» **WORK TO BE COMPLETED**
Write out the whole listing below exactly, skipping each picture.

----------

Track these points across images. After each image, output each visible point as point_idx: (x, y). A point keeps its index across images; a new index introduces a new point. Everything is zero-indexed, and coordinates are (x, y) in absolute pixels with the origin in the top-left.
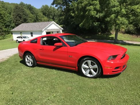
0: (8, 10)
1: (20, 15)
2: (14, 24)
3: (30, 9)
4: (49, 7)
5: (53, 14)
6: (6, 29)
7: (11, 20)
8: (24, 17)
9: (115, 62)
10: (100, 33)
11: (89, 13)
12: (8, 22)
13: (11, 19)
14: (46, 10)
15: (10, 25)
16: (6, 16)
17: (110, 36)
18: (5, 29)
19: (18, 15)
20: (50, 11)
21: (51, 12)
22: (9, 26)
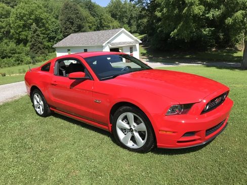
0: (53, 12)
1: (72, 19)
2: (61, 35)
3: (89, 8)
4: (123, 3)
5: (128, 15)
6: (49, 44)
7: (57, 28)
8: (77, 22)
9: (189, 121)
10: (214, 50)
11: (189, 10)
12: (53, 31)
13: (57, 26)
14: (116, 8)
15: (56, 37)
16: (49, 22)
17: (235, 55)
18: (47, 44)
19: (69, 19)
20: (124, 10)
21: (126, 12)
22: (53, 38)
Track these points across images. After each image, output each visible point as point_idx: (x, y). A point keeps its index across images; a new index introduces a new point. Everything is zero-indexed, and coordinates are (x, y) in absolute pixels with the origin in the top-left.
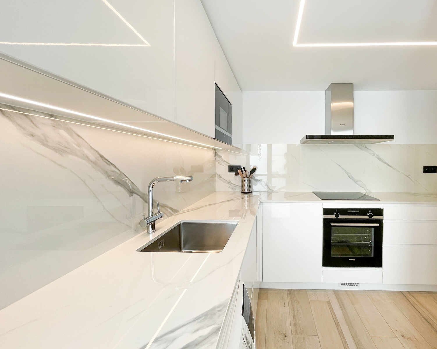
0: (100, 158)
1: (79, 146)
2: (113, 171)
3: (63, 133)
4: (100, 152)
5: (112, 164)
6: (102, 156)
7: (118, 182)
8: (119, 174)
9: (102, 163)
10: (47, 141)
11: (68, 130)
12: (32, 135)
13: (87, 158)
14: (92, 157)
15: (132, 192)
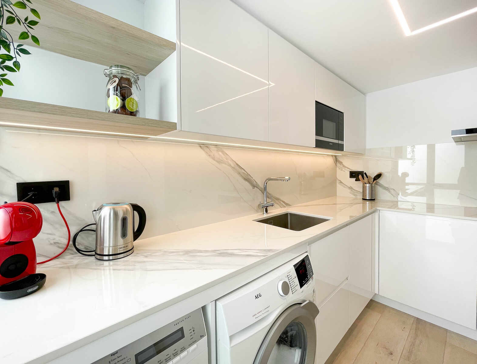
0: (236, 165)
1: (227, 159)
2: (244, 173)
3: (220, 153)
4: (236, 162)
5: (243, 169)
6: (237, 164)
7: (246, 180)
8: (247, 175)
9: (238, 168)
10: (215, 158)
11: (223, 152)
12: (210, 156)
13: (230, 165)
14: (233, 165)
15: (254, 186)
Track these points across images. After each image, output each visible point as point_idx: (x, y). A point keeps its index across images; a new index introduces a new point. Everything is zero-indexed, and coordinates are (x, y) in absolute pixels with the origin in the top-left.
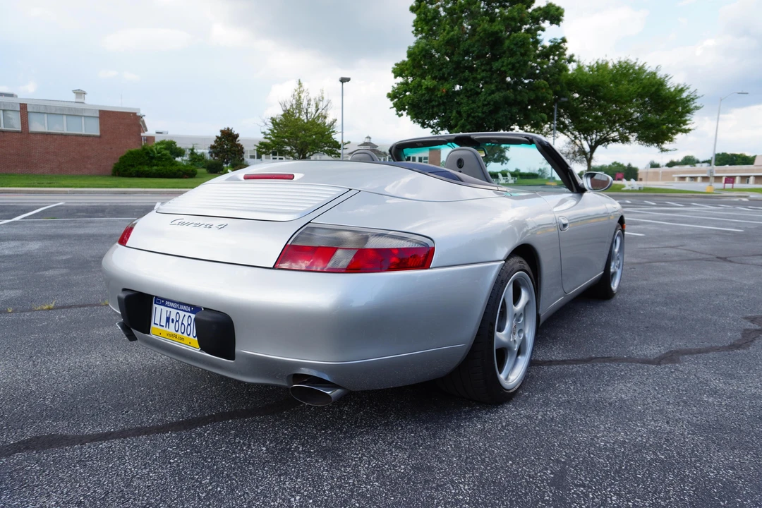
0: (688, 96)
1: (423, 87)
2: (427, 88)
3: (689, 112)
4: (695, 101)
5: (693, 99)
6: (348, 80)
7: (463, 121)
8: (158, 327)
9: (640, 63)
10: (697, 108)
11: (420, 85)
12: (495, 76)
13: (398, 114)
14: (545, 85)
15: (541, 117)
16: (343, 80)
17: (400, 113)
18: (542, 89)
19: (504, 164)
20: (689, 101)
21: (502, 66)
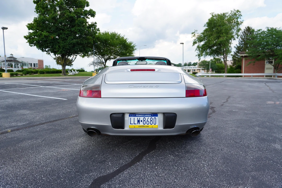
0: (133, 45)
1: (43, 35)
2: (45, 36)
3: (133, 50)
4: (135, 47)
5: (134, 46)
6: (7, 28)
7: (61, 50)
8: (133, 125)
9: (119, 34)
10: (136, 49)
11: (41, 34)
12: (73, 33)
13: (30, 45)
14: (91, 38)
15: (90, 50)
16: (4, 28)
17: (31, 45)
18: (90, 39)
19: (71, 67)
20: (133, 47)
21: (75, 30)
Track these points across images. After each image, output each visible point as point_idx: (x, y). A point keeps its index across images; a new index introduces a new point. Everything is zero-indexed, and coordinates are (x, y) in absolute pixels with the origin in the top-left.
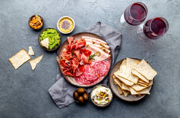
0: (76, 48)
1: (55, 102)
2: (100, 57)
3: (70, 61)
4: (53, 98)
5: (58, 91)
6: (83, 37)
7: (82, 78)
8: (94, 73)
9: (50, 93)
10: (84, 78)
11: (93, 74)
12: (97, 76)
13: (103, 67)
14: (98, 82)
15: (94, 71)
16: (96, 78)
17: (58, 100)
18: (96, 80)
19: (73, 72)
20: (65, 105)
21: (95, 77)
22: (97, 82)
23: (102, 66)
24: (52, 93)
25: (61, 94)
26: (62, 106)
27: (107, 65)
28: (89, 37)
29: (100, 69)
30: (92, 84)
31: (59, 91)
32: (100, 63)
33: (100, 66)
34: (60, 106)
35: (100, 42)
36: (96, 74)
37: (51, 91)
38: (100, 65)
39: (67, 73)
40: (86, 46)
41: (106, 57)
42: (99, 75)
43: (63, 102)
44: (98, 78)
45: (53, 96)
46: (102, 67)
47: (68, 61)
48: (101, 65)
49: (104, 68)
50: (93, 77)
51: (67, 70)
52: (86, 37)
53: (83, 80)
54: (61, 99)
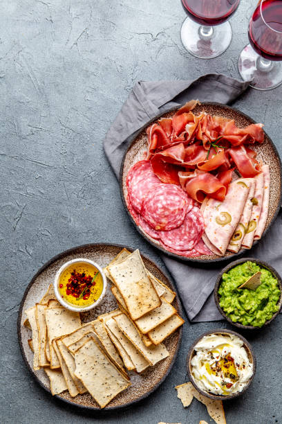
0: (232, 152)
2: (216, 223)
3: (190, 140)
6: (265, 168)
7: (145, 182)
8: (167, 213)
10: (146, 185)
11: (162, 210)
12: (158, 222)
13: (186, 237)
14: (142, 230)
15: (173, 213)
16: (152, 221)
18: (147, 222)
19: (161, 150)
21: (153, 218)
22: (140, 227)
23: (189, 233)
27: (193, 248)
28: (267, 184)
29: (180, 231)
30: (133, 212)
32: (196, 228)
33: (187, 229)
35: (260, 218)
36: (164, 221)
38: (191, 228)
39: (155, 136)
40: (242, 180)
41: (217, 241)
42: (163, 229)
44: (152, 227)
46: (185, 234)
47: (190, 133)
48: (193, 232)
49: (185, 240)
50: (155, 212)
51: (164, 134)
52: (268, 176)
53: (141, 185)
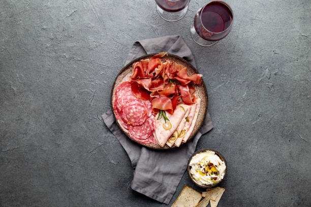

----------

» **ANSWER AREA**
Track these points across images. After each image, output each visible point as point_idx: (x, y). A point keeps its index across images; a new index introduces a new point. Everything is zero-indexed, and coordinates are (x, y) in absolute pixels with the origin in the top-left.
0: (8, 10)
1: (20, 15)
2: (14, 24)
3: (30, 9)
4: (49, 7)
5: (53, 14)
6: (6, 29)
7: (11, 20)
8: (24, 17)
9: (115, 62)
10: (100, 33)
11: (89, 13)
12: (8, 22)
13: (11, 19)
14: (46, 10)
15: (10, 25)
16: (6, 16)
17: (110, 36)
18: (5, 29)
19: (18, 15)
20: (50, 11)
21: (51, 12)
22: (9, 26)
0: (53, 12)
1: (72, 19)
2: (61, 35)
3: (89, 8)
4: (123, 3)
5: (128, 15)
6: (49, 44)
7: (57, 28)
8: (77, 22)
9: (189, 121)
10: (214, 50)
11: (189, 10)
12: (53, 31)
13: (57, 26)
14: (116, 8)
15: (56, 37)
16: (49, 22)
17: (235, 55)
18: (47, 44)
19: (69, 19)
20: (124, 10)
21: (126, 12)
22: (53, 38)
Track these points across images. After each image, output each visible point as point_idx: (x, y). A point keeps its index across images; a new index introduces a new point. Everything is zero-indexed, and coordinates are (x, y) in absolute pixels with the origin in the top-left.
0: (100, 158)
1: (79, 146)
2: (113, 171)
3: (63, 133)
4: (100, 152)
5: (112, 164)
6: (102, 156)
7: (118, 182)
8: (119, 174)
9: (102, 163)
10: (47, 141)
11: (68, 130)
12: (32, 135)
13: (87, 158)
14: (92, 157)
15: (132, 192)
0: (236, 165)
1: (227, 159)
2: (244, 173)
3: (220, 153)
4: (236, 162)
5: (243, 169)
6: (237, 164)
7: (246, 180)
8: (247, 175)
9: (238, 168)
10: (215, 158)
11: (223, 152)
12: (210, 156)
13: (230, 165)
14: (233, 165)
15: (254, 186)
Track these points across images. After each image, output each visible point as point_idx: (x, y). A point keeps its index across images; a new index introduces a new point. Everything is zero-indexed, and coordinates are (x, y) in absolute pixels with the origin in the top-left.
0: (688, 96)
1: (423, 87)
2: (427, 88)
3: (689, 112)
4: (695, 101)
5: (693, 99)
6: (348, 80)
7: (463, 121)
8: (158, 327)
9: (640, 63)
10: (697, 108)
11: (420, 85)
12: (495, 76)
13: (398, 114)
14: (545, 85)
15: (541, 117)
16: (343, 80)
17: (400, 113)
18: (542, 89)
19: (504, 164)
20: (689, 101)
21: (502, 66)
0: (133, 45)
1: (43, 35)
2: (45, 36)
3: (133, 50)
4: (135, 47)
5: (134, 46)
6: (7, 28)
7: (61, 50)
8: (133, 125)
9: (119, 34)
10: (136, 49)
11: (41, 34)
12: (73, 33)
13: (30, 45)
14: (91, 38)
15: (90, 50)
16: (4, 28)
17: (31, 45)
18: (90, 39)
19: (71, 67)
20: (133, 47)
21: (75, 30)
Track these points across images. After each image, output each visible point as point_idx: (x, y). A point keeps its index across images; a new index introduces a new point. Everything is zero-indexed, and coordinates are (x, y) in absolute pixels with the origin in the top-left.
0: (76, 48)
1: (55, 102)
2: (100, 57)
3: (70, 61)
4: (53, 98)
5: (58, 91)
6: (83, 37)
7: (82, 78)
8: (94, 73)
9: (50, 93)
10: (84, 78)
11: (93, 74)
12: (97, 76)
13: (103, 67)
14: (98, 82)
15: (94, 71)
16: (96, 78)
17: (58, 100)
18: (96, 80)
19: (73, 72)
20: (65, 105)
21: (95, 77)
22: (97, 82)
23: (102, 66)
24: (52, 93)
25: (61, 94)
26: (62, 106)
27: (107, 65)
28: (89, 37)
29: (100, 69)
30: (92, 84)
31: (59, 91)
32: (100, 63)
33: (100, 66)
34: (60, 106)
35: (100, 42)
36: (96, 74)
37: (51, 91)
38: (100, 65)
39: (67, 73)
40: (86, 46)
41: (106, 57)
42: (99, 75)
43: (63, 102)
44: (98, 78)
45: (53, 96)
46: (102, 67)
47: (68, 61)
48: (101, 65)
49: (104, 68)
50: (93, 77)
51: (67, 70)
52: (86, 37)
53: (83, 80)
54: (61, 99)
0: (232, 152)
2: (216, 223)
3: (190, 140)
6: (265, 168)
7: (145, 182)
8: (167, 213)
10: (146, 185)
11: (162, 210)
12: (158, 222)
13: (186, 237)
14: (142, 230)
15: (173, 213)
16: (152, 221)
18: (147, 222)
19: (161, 150)
21: (153, 218)
22: (140, 227)
23: (189, 233)
27: (193, 248)
28: (267, 184)
29: (180, 231)
30: (133, 212)
32: (196, 228)
33: (187, 229)
35: (260, 218)
36: (164, 221)
38: (191, 228)
39: (155, 136)
40: (242, 180)
41: (217, 241)
42: (163, 229)
44: (152, 227)
46: (185, 234)
47: (190, 133)
48: (193, 232)
49: (185, 240)
50: (155, 212)
51: (164, 134)
52: (268, 176)
53: (141, 185)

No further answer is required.